## What you are asked to do
Between the line containing "nose: (665, 239)" and the line containing "left shoulder: (819, 479)" lies a run of lines; give that run again exactly, with both of those lines, and nothing else from the entries below.

Saved entries:
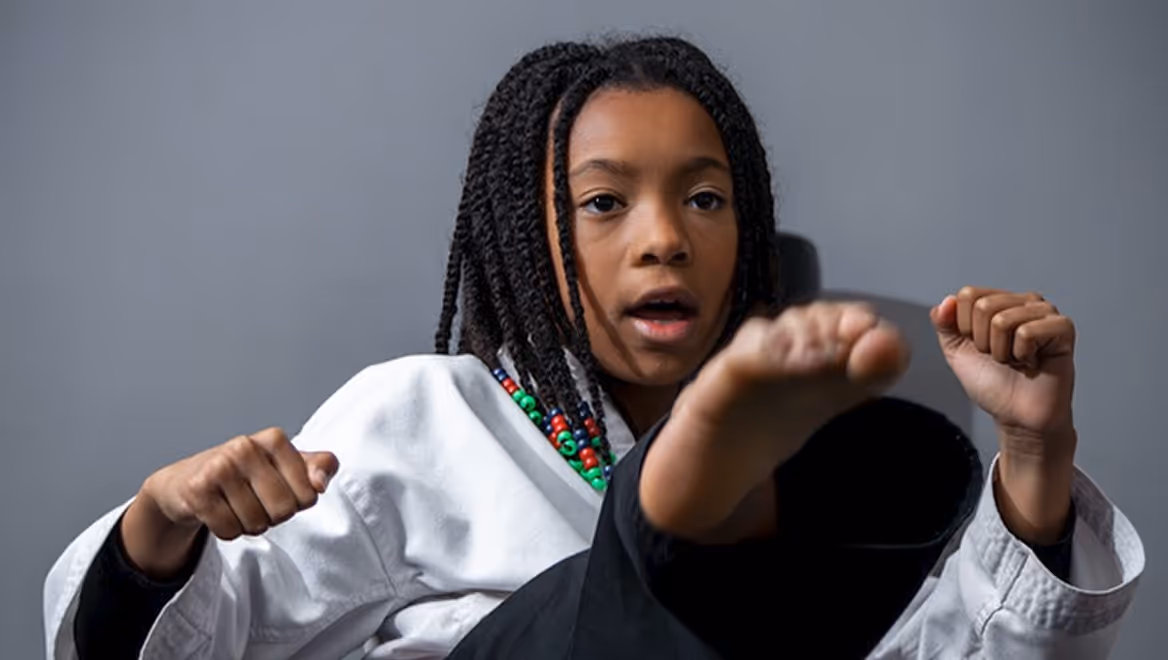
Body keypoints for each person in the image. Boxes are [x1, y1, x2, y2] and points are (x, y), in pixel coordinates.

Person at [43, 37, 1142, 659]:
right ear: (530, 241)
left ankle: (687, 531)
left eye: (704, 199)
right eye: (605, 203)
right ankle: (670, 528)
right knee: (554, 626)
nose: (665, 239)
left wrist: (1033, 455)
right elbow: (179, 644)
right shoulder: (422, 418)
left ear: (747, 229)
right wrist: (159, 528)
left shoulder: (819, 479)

--

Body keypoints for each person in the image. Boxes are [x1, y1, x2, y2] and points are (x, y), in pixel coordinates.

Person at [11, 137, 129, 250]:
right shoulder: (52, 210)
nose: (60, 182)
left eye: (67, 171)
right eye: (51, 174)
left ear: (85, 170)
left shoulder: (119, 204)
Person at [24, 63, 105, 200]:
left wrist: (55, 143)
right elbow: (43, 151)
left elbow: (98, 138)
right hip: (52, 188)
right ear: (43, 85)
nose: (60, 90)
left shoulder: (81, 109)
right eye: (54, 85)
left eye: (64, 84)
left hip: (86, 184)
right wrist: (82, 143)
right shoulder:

## Exercise result
nose: (665, 239)
left wrist: (1033, 455)
right elbow: (179, 644)
right shoulder: (422, 418)
left ear: (747, 229)
right wrist: (159, 528)
left shoulder: (819, 479)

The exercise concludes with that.